Anders Jochumsen

Personal information
- Date of birth: 28 January 1981 (age 44)
- Place of birth: Brøndbyvester, Denmark
- Position(s): Striker

Team information
- Current team: Vallensbæk (youth development coach)

Youth career
- 1985–1999: Brøndby
- 2000: AB

Senior career*
- Years: Team / Apps / (Gls)
- 2000–2001: AB
- 2001–2003: Frem
- 2003–2006: Herfølge
- 2005: → Køge (loan)
- 2006: OB
- 2006–2007: Lyngby / 38 / (24)
- 2007–2009: Fremad Amager / 14 / (12)
- 2009: Brønshøj
- 2009: Vanløse
- 2010: Avedøre
- 2010: Stenløse

International career
- 1995–1996: Denmark U16 / 4 / (1)
- 1996–1997: Denmark U17 / 10 / (1)
- 1998–2000: Denmark U19 / 9 / (2)
- 2003: Denmark U21 / 2 / (1)

Managerial career
- 2010–2011: Stenløse
- 2011: Greve
- 2011–2016: Brøndby (youth)
- 2016–2018: Frem (assistant)
- 2021–2022: Vigerslev BK
- 2022–2023: B 1903 (FCK reserves)
- 2023–2024: Fremad Valby
- 2025–: Vallensbæk (youth development coach)

= Anders Jochumsen =

Danish footballer and manager (born 1981)

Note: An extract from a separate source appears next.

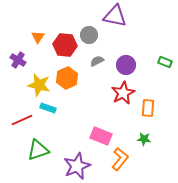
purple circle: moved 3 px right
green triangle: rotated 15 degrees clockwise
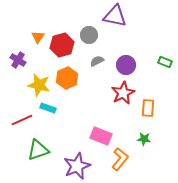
red hexagon: moved 3 px left; rotated 20 degrees counterclockwise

Anders Jochumsen (born 28 January 1981) is a Danish former professional footballer and manager. He is currently working as a youth development coach at Vallensbæk IF.

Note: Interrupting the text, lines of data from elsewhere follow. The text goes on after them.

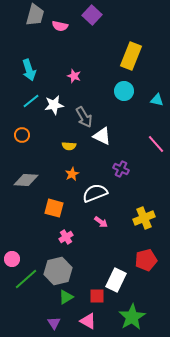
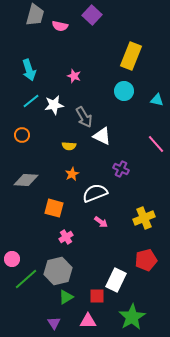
pink triangle: rotated 30 degrees counterclockwise
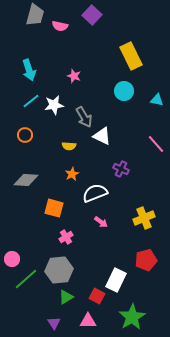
yellow rectangle: rotated 48 degrees counterclockwise
orange circle: moved 3 px right
gray hexagon: moved 1 px right, 1 px up; rotated 8 degrees clockwise
red square: rotated 28 degrees clockwise
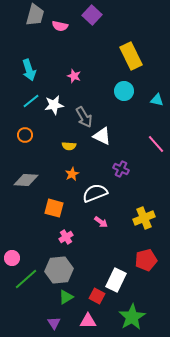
pink circle: moved 1 px up
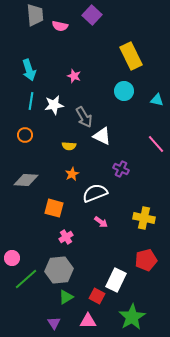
gray trapezoid: rotated 20 degrees counterclockwise
cyan line: rotated 42 degrees counterclockwise
yellow cross: rotated 35 degrees clockwise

He has represented the Danish Under-21, Under-19, Under-17 and Under-16 national teams a total of 25 times scoring 5 goals.

==Career==
Jochumsen started out as a trainee with Brøndby IF and has since represented several Danish clubs including Odense Boldklub and Akademisk Boldklub before moving to Lyngby Boldklub in the summer of 2006. He scored 16 league goals for Lyngby Boldklub in his first season with them.

On 7 August 2007 he got a free transfer from Lyngby BK, the day after he announced that he would continue his career in Fremad Amager in the Danish Second Division. He played for the club until March 2009. Later he played for Brønshøj BK, Vanløse IF, Avedøre IF and Stenløse BK.

In June 2010 he was named joint manager of Stenløse BK together with Thomas Skov. In June 2011 he replaced Anders Sundstrup as manager of Greve Fodbold.